[Task input Boundary: Start]

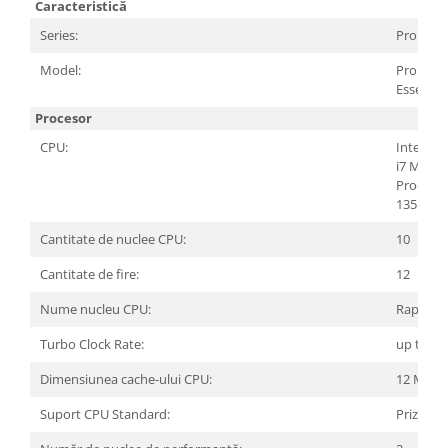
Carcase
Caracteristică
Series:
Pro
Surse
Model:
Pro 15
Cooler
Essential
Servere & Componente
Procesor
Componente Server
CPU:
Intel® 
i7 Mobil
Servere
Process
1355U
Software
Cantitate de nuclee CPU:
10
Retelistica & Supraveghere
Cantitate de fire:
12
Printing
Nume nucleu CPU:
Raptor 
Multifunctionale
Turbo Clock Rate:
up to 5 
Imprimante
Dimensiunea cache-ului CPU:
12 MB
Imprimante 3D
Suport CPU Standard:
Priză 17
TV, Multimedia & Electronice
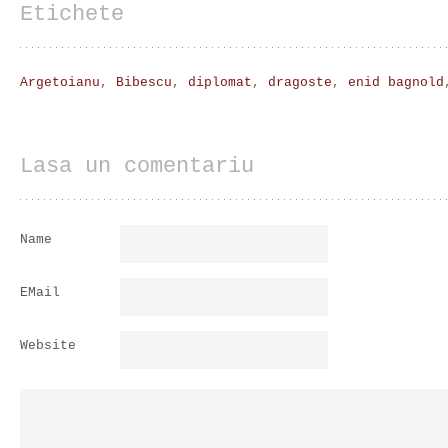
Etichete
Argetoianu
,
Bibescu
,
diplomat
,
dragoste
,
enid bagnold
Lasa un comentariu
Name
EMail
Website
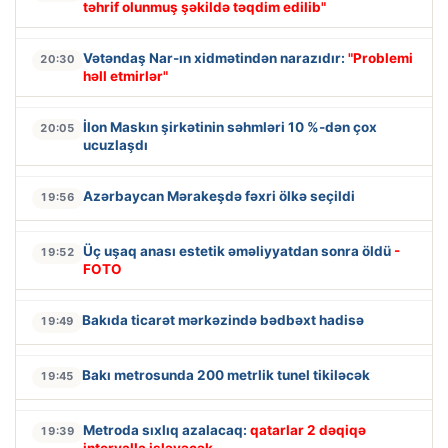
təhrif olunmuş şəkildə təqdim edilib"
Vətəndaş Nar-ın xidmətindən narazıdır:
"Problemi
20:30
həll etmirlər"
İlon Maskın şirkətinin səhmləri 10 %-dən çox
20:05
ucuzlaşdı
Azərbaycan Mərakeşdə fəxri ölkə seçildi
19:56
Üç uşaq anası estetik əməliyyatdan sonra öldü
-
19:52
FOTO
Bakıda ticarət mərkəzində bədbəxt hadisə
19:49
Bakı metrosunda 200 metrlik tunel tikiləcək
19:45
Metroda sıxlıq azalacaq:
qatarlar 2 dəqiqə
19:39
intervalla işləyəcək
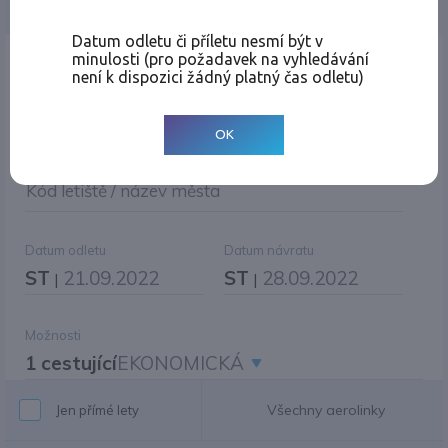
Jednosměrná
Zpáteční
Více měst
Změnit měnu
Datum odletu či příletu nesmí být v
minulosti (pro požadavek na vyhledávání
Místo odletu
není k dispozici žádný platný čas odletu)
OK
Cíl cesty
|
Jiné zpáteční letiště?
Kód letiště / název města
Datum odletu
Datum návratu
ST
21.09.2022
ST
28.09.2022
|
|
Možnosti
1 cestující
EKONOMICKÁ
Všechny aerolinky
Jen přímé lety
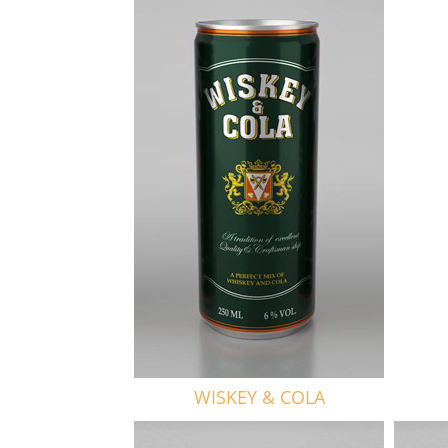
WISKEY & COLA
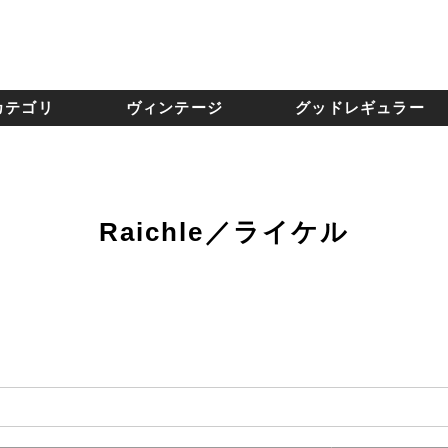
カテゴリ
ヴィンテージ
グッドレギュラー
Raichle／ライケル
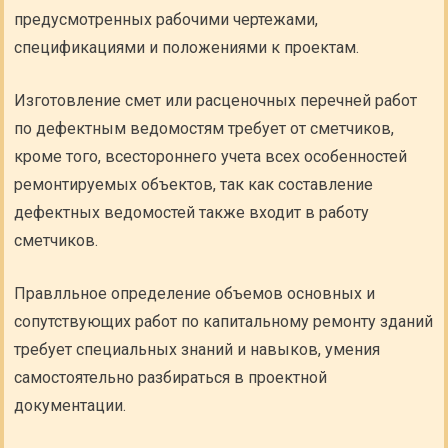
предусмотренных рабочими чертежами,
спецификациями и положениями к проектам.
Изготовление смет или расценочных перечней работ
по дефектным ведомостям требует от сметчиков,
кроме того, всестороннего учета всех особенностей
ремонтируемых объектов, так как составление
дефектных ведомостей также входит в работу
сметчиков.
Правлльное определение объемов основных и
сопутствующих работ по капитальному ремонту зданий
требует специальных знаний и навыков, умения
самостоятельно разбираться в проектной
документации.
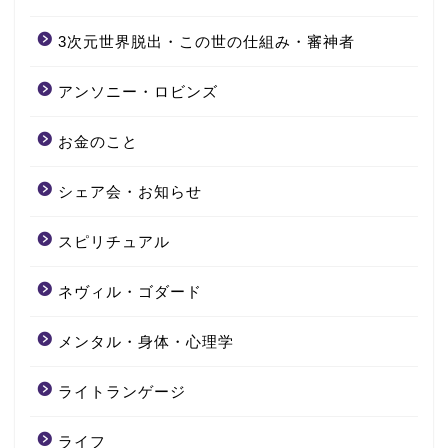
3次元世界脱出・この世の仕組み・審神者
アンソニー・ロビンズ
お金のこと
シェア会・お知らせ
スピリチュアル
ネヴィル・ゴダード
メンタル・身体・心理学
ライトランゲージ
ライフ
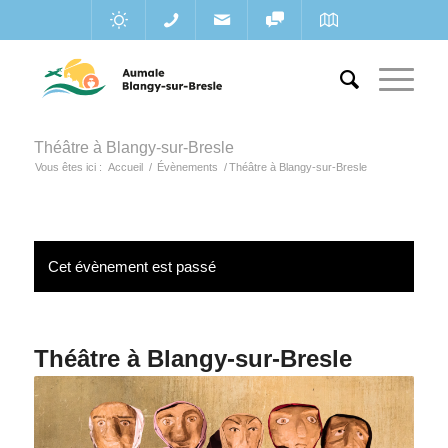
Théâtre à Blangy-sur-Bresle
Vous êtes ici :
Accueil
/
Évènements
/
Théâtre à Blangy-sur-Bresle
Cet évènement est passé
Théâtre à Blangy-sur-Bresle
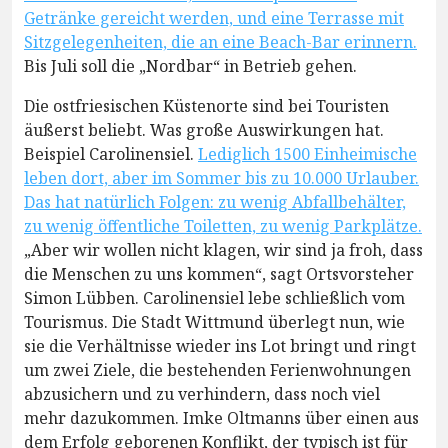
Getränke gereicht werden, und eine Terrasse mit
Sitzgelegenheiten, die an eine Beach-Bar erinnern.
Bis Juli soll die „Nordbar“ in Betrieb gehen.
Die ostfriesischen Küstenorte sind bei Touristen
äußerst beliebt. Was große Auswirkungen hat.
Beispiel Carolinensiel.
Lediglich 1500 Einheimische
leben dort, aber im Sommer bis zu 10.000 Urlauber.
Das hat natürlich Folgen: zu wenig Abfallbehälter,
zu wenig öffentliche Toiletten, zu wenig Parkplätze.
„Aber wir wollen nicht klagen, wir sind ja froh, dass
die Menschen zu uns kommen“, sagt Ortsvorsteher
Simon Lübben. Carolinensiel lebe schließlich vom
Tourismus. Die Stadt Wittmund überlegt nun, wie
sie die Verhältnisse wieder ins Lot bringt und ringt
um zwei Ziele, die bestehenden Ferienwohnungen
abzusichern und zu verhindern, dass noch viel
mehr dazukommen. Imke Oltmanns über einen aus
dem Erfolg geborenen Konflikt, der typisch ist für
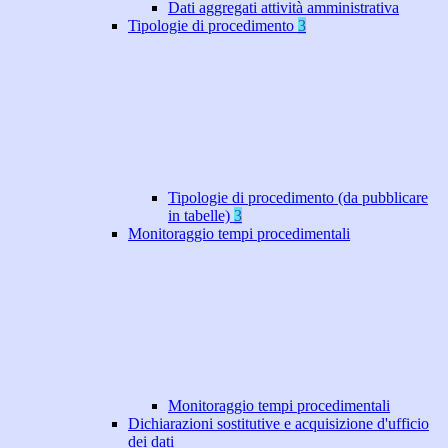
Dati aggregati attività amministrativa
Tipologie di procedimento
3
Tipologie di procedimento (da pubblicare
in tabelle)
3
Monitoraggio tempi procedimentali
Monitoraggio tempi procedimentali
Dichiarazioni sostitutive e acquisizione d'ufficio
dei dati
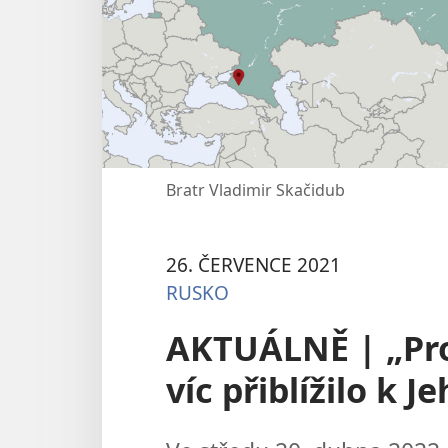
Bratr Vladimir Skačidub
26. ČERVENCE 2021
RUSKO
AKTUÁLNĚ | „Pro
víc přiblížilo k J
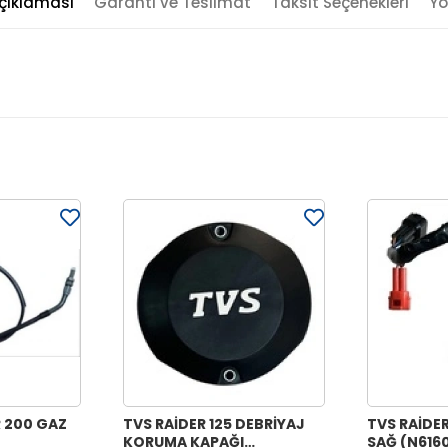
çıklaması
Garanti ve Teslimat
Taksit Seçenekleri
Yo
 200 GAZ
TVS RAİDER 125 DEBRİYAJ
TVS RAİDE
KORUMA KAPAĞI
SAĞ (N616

[Task input Boundary: End]

■ **Work item**: Set the material down exactly, images excluded.

■ **Solution for this exercise**:
Carcase
Caracteristică
Series:
Pro
Surse
Model:
Pro 15
Cooler
Essential
Servere & Componente
Procesor
Componente Server
CPU:
Intel® 
i7 Mobil
Servere
Process
1355U
Software
Cantitate de nuclee CPU:
10
Retelistica & Supraveghere
Cantitate de fire:
12
Printing
Nume nucleu CPU:
Raptor 
Multifunctionale
Turbo Clock Rate:
up to 5 
Imprimante
Dimensiunea cache-ului CPU:
12 MB
Imprimante 3D
Suport CPU Standard:
Priză 17
TV, Multimedia & Electronice
Etichete
Argetoianu
,
Bibescu
,
diplomat
,
dragoste
,
enid bagnold
Lasa un comentariu
Name
EMail
Website
təhrif olunmuş şəkildə təqdim edilib"
Vətəndaş Nar-ın xidmətindən narazıdır:
"Problemi
20:30
həll etmirlər"
İlon Maskın şirkətinin səhmləri 10 %-dən çox
20:05
ucuzlaşdı
Azərbaycan Mərakeşdə fəxri ölkə seçildi
19:56
Üç uşaq anası estetik əməliyyatdan sonra öldü
-
19:52
FOTO
Bakıda ticarət mərkəzində bədbəxt hadisə
19:49
Bakı metrosunda 200 metrlik tunel tikiləcək
19:45
Metroda sıxlıq azalacaq:
qatarlar 2 dəqiqə
19:39
intervalla işləyəcək
Jednosměrná
Zpáteční
Více měst
Změnit měnu
Datum odletu či příletu nesmí být v
minulosti (pro požadavek na vyhledávání
Místo odletu
není k dispozici žádný platný čas odletu)
OK
Cíl cesty
|
Jiné zpáteční letiště?
Kód letiště / název města
Datum odletu
Datum návratu
ST
21.09.2022
ST
28.09.2022
|
|
Možnosti
1 cestující
EKONOMICKÁ
Všechny aerolinky
Jen přímé lety
WISKEY & COLA
カテゴリ
ヴィンテージ
グッドレギュラー
Raichle／ライケル
предусмотренных рабочими чертежами,
спецификациями и положениями к проектам.
Изготовление смет или расценочных перечней работ
по дефектным ведомостям требует от сметчиков,
кроме того, всестороннего учета всех особенностей
ремонтируемых объектов, так как составление
дефектных ведомостей также входит в работу
сметчиков.
Правлльное определение объемов основных и
сопутствующих работ по капитальному ремонту зданий
требует специальных знаний и навыков, умения
самостоятельно разбираться в проектной
документации.
3次元世界脱出・この世の仕組み・審神者
アンソニー・ロビンズ
お金のこと
シェア会・お知らせ
スピリチュアル
ネヴィル・ゴダード
メンタル・身体・心理学
ライトランゲージ
ライフ
Théâtre à Blangy-sur-Bresle
Vous êtes ici :
Accueil
/
Évènements
/
Théâtre à Blangy-sur-Bresle
Cet évènement est passé
Théâtre à Blangy-sur-Bresle
Getränke gereicht werden, und eine Terrasse mit
Sitzgelegenheiten, die an eine Beach-Bar erinnern.
Bis Juli soll die „Nordbar“ in Betrieb gehen.
Die ostfriesischen Küstenorte sind bei Touristen
äußerst beliebt. Was große Auswirkungen hat.
Beispiel Carolinensiel.
Lediglich 1500 Einheimische
leben dort, aber im Sommer bis zu 10.000 Urlauber.
Das hat natürlich Folgen: zu wenig Abfallbehälter,
zu wenig öffentliche Toiletten, zu wenig Parkplätze.
„Aber wir wollen nicht klagen, wir sind ja froh, dass
die Menschen zu uns kommen“, sagt Ortsvorsteher
Simon Lübben. Carolinensiel lebe schließlich vom
Tourismus. Die Stadt Wittmund überlegt nun, wie
sie die Verhältnisse wieder ins Lot bringt und ringt
um zwei Ziele, die bestehenden Ferienwohnungen
abzusichern und zu verhindern, dass noch viel
mehr dazukommen. Imke Oltmanns über einen aus
dem Erfolg geborenen Konflikt, der typisch ist für
Dati aggregati attività amministrativa
Tipologie di procedimento
3
Tipologie di procedimento (da pubblicare
in tabelle)
3
Monitoraggio tempi procedimentali
Monitoraggio tempi procedimentali
Dichiarazioni sostitutive e acquisizione d'ufficio
dei dati
Bratr Vladimir Skačidub
26. ČERVENCE 2021
RUSKO
AKTUÁLNĚ | „Pro
víc přiblížilo k J
çıklaması
Garanti ve Teslimat
Taksit Seçenekleri
Yo
 200 GAZ
TVS RAİDER 125 DEBRİYAJ
TVS RAİDE
KORUMA KAPAĞI
SAĞ (N616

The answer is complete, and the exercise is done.